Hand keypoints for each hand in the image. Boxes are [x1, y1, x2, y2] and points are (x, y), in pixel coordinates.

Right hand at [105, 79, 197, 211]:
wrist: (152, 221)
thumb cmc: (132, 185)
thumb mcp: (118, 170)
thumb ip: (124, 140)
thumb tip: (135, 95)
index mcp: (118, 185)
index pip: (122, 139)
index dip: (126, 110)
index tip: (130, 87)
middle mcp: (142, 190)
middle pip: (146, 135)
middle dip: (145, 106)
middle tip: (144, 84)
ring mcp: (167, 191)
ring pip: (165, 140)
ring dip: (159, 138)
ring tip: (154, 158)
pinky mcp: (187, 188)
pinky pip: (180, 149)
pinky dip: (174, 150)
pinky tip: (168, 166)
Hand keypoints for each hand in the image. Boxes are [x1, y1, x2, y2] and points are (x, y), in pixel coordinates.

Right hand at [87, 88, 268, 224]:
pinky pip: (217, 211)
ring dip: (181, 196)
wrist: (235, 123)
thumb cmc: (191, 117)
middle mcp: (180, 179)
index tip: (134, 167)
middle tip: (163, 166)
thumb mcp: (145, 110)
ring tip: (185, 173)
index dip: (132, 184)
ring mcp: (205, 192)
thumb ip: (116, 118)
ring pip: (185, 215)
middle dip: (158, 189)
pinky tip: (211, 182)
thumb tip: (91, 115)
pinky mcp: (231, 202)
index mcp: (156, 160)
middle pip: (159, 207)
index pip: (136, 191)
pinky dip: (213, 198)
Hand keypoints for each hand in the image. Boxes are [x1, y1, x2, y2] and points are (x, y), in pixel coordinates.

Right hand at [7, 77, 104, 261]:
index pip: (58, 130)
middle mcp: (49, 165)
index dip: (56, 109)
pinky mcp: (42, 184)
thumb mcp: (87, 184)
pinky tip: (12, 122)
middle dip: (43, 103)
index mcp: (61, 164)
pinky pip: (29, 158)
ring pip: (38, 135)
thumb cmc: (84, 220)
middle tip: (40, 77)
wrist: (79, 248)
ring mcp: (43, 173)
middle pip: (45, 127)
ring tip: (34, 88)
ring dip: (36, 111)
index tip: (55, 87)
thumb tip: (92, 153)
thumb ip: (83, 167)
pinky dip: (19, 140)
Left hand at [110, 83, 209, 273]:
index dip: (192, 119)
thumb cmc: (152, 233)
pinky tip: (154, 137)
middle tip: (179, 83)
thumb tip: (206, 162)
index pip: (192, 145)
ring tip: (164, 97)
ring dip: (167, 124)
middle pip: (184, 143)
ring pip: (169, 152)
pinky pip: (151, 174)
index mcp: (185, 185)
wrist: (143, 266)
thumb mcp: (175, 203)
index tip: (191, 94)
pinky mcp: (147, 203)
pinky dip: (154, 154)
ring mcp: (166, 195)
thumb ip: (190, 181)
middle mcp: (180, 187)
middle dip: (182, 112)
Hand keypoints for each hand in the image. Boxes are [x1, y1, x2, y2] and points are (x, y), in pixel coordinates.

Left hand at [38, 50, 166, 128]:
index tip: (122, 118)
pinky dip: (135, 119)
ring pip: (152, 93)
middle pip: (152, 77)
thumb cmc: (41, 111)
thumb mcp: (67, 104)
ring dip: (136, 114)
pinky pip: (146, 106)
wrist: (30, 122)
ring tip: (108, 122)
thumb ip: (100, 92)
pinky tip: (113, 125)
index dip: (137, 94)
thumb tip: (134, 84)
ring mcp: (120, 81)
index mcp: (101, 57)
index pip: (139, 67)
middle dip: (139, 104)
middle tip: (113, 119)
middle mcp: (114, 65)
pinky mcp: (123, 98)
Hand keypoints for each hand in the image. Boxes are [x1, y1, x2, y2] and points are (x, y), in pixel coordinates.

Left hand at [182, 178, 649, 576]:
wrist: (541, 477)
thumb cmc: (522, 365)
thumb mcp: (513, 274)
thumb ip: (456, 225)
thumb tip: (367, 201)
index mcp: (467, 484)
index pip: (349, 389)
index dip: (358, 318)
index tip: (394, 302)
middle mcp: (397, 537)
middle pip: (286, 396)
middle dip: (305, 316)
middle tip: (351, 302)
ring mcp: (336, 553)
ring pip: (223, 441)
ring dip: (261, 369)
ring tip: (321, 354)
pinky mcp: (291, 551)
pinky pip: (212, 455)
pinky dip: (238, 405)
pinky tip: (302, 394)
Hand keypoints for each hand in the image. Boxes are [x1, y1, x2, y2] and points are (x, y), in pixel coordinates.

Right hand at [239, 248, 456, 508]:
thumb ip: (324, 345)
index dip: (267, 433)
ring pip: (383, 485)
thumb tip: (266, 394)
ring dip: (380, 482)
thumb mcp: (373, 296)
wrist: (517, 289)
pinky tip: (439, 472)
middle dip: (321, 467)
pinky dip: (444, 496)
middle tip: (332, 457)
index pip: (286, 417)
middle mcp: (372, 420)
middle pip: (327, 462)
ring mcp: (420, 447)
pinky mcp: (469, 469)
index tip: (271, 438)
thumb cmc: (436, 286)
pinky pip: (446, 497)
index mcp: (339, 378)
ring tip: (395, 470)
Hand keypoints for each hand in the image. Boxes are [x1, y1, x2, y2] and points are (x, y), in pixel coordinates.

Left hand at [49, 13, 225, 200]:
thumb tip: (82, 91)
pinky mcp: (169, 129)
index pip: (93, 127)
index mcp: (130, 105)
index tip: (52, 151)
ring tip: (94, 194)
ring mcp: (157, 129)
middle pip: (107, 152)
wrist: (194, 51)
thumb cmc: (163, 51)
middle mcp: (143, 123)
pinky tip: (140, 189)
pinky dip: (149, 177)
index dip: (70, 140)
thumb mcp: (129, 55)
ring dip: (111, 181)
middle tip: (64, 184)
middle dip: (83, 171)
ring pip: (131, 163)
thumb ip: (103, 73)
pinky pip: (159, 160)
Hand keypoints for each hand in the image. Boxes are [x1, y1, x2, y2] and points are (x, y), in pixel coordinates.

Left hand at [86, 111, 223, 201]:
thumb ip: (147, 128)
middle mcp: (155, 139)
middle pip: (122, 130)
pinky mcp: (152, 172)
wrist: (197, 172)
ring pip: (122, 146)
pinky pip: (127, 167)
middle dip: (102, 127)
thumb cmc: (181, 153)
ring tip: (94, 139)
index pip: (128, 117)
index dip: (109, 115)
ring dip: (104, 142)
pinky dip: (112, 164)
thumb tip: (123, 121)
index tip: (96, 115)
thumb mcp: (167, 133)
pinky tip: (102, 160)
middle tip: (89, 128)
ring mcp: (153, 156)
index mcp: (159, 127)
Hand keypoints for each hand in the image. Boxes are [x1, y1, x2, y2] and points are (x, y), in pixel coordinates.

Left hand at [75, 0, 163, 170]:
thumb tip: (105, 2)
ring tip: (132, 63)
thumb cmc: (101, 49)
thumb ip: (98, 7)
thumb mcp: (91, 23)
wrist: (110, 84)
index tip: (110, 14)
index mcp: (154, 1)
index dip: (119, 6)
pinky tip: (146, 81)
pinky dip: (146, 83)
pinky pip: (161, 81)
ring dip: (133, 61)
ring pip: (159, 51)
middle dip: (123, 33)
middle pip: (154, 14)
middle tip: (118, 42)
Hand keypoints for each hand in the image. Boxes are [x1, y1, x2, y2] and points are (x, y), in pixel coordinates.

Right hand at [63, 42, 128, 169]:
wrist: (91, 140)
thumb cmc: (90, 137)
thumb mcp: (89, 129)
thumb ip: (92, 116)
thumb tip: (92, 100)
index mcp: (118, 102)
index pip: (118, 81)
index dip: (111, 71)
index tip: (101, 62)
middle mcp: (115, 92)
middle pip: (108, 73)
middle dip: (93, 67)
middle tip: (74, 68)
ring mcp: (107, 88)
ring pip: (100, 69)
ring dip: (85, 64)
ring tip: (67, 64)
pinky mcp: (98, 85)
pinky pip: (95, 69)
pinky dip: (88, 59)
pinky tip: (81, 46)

• _INSTRUCTIONS TO FOLLOW_
Transcribe the records above exactly, beginning at the line that contains "index pip: (192, 145)" and ending with the line that contains "wrist: (517, 289)", both included, and nothing else.

• _TASK RESULT_
index pip: (192, 145)
ring tip: (164, 97)
ring dip: (167, 124)
middle pip: (184, 143)
ring pip: (169, 152)
pinky pip: (151, 174)
index mcp: (185, 185)
wrist: (143, 266)
thumb mcp: (175, 203)
index tip: (191, 94)
pinky mcp: (147, 203)
pinky dip: (154, 154)
ring mcp: (166, 195)
thumb ip: (190, 181)
middle mcp: (180, 187)
middle dip: (182, 112)
Hand keypoints for each hand in the image. Boxes are [x1, y1, x2, y2] and points are (x, y), in pixel coordinates.

Left hand at [38, 50, 166, 128]:
index tip: (122, 118)
pinky dip: (135, 119)
ring pip: (152, 93)
middle pip: (152, 77)
thumb cmc: (41, 111)
thumb mcp: (67, 104)
ring dip: (136, 114)
pinky pip: (146, 106)
wrist: (30, 122)
ring tip: (108, 122)
thumb ip: (100, 92)
pinky tip: (113, 125)
index dip: (137, 94)
thumb tip: (134, 84)
ring mcp: (120, 81)
index mcp: (101, 57)
index pip: (139, 67)
middle dip: (139, 104)
middle tip: (113, 119)
middle mcp: (114, 65)
pinky mcp: (123, 98)
Hand keypoints for each hand in the image. Boxes are [x1, y1, x2, y2] and points are (x, y), in pixel coordinates.

Left hand at [182, 178, 649, 576]:
wrist: (541, 477)
thumb cmc: (522, 365)
thumb mcp: (513, 274)
thumb ip: (456, 225)
thumb tip: (367, 201)
index mcp: (467, 484)
index pip: (349, 389)
index dip: (358, 318)
index tip: (394, 302)
middle mcp: (397, 537)
middle pip: (286, 396)
middle dip: (305, 316)
middle tip: (351, 302)
ring mcp: (336, 553)
ring pip: (223, 441)
ring dip: (261, 369)
ring tip: (321, 354)
pinky mcp: (291, 551)
pinky pip: (212, 455)
pinky dip: (238, 405)
pinky tip: (302, 394)
Hand keypoints for each hand in the image. Boxes are [x1, y1, x2, y2] and points are (x, y), in pixel coordinates.

Right hand at [239, 248, 456, 508]:
thumb ip: (324, 345)
index dip: (267, 433)
ring pip: (383, 485)
thumb tip: (266, 394)
ring dip: (380, 482)
thumb mcp: (373, 296)
wrist: (517, 289)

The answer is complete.